Emily Lawrimore, a spokeswoman for Rep. Doc Hastings of Washington, the top Republican on the Natural Resources Committee, said Democrats “jammed this $10 billion, 1,200-page bill” through Congress and that Mr. Obama is doing the same at the White House.

“It appears that the administration’s ‘sunset before signing’ pledge should be renamed ‘sign before sundown.’ This is another unfortunate example of Democrats’ inability to live up to their promises of a more open and transparent government,” she said.

Mr. Obama’s pledge to have bills available for comment does put him apart from other presidents, but voters appear ready to hold him to the higher standard he set. On Thursday, when Mr. Obama hosted a virtual town hall, one of the submitted questions that Mr. Obama didn’t get to answer was why he wasn’t following through on his five-day rule.

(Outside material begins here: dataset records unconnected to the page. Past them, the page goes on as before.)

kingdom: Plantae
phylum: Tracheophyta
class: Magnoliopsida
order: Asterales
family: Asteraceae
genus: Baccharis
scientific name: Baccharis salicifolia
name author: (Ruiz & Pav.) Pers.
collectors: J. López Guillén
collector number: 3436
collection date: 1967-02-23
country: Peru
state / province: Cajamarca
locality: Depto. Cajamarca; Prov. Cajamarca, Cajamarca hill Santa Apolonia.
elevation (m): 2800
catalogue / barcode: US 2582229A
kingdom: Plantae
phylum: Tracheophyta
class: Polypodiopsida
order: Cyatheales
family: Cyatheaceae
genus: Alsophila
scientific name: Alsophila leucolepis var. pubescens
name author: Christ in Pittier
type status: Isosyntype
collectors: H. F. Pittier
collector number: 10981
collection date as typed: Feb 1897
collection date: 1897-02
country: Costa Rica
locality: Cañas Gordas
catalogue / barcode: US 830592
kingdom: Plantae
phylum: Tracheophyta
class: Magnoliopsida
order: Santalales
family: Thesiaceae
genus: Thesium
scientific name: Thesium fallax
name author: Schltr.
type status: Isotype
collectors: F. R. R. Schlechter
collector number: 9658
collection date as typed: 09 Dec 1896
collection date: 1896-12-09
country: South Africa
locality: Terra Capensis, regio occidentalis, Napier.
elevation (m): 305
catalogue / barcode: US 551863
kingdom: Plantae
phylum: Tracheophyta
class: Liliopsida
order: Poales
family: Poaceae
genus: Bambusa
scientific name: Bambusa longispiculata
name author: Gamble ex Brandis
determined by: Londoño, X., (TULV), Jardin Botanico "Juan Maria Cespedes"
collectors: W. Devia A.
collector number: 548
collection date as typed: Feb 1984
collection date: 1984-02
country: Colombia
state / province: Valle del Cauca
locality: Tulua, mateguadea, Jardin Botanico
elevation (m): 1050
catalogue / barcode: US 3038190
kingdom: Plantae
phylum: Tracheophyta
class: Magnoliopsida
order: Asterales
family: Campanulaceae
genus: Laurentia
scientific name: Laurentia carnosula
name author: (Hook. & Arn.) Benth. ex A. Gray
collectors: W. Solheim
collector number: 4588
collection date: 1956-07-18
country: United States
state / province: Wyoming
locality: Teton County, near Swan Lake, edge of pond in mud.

Asked at the daily White House briefing about the pledge later that day, press secretary Robert Gibbs said he thought that all except for the stimulus bill had met the five-day comment period.

“I think, in fact, on at least a couple of occasions we’ve not signed bills when we normally planned so that some of them could be reviewed,” he said.

Asked by ABC’s Jake Tapper whether the five-day rule was “a commitment the president intends to uphold from now on,” Mr. Gibbs was unequivocal: “Yes, sir.”